*PROVIDED TEXT*.
Advances in subsea recovery techniques allowing tie-in to existing subsea pipelines, mean that multi-diameter pipelines are now common practice for many offshore applications. These multi-diameter systems not only present a challenge from a pigging aspect, but also from a pipeline gauging perspective. The traditional approach to gauging, with a conventional aluminium plate, will not provide sufficient information on the as-built condition of a multi-diameter pipeline. As such, gauging enhancements must be made to keep up with the industry requirements.

Gauging the future

Following construction of a pipeline, there are several further processes that are carried out to ensure the ‘as-laid’ conditions are acceptable. Operators usually undertake flooding, cleaning, and gauging operations to clean the asset from post-construction debris and verify that the line has been laid without significant defects. Pipeline pigging and gauging therefore play a key role in the pre-commissioning activities of a new pipeline.

Multi-diameter case study

A multi-diameter project located in offshore Middle East required gauging as part of the pre-commissioning campaign. The pipeline had an internal diameter range of 719 mm (30 in.) to 535 mm (24 in.) which equates to a 26% change. A three pig pre-commissioning pig train would run from onshore to offshore (1700 m water depth) to flood, clean and gauge the pipeline. Within the range of diameters, four main sections of pipeline with significant lengths would need to be gauged.

*DATA ROWS*.

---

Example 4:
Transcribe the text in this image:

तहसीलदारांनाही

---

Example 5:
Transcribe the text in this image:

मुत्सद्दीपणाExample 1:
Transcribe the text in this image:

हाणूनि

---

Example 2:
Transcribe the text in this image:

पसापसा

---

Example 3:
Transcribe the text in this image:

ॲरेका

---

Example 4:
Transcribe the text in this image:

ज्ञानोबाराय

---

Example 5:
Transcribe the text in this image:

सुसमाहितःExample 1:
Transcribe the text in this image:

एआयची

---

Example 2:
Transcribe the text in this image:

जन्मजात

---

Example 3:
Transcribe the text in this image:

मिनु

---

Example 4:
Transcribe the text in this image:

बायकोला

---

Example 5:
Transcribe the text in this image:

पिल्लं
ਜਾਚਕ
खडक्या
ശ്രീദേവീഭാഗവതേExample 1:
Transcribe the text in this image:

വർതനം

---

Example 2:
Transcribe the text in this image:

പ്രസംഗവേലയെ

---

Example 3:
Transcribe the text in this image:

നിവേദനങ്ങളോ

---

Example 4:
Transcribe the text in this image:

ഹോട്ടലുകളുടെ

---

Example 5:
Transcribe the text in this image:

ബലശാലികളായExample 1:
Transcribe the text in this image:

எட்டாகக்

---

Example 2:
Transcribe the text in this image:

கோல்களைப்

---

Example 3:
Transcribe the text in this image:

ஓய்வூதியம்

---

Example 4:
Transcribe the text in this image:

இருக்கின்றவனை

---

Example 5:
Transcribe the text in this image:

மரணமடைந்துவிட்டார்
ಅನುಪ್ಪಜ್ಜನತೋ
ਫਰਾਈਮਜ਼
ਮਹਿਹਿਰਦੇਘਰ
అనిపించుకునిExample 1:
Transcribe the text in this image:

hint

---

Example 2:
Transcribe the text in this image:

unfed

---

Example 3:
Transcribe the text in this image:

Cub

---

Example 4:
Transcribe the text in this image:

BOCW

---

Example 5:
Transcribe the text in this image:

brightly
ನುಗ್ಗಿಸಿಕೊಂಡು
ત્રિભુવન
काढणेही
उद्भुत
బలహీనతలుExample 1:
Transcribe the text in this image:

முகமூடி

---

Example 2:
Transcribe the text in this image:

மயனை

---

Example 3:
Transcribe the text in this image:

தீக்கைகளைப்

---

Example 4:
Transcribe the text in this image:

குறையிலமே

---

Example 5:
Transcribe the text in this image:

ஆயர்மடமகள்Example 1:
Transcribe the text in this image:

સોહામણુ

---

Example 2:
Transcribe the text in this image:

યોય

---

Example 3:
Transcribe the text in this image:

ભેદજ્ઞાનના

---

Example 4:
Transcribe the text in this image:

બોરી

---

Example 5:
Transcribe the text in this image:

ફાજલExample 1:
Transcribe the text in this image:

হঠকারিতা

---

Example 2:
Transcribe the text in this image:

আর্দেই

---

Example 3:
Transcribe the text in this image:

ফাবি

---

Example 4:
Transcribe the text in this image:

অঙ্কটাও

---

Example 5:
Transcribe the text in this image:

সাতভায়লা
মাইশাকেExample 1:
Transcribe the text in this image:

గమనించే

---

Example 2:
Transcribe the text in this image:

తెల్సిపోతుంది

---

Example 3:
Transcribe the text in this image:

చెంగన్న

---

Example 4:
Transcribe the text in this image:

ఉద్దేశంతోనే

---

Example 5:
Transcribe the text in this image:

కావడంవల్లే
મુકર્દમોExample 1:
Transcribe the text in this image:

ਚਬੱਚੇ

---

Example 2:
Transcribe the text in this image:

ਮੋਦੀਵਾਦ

*TASK SET*.
(a) According to the pipeline gauging text above, what percentage change does the internal diameter range of the offshore Middle East pipeline represent?
(b) Pick up the pipeline gauging text after its final sentence and continue it.

*RESULTS FOR EACH TASK*.
(a) A 26% change.

(b)
Typically, pipeline gauging involves using a pipeline pig with an aluminium plate fitted (Figure 1). This plate is generally sized at 95 - 97% of the pipeline minimum ID (depending on the specification used for sizing). Upon recovery of the pig, the gauge plate physical appearance is inspected for any deformation. In this case, because of the multi-diameter aspect, the size of the aluminium plate would be so small (being based on the minimum ID of the 24 in. section) that it would provide no information on the as-built condition of the larger (30 in.) sections at all – therefore a smarter approach to gauging would be needed for this project.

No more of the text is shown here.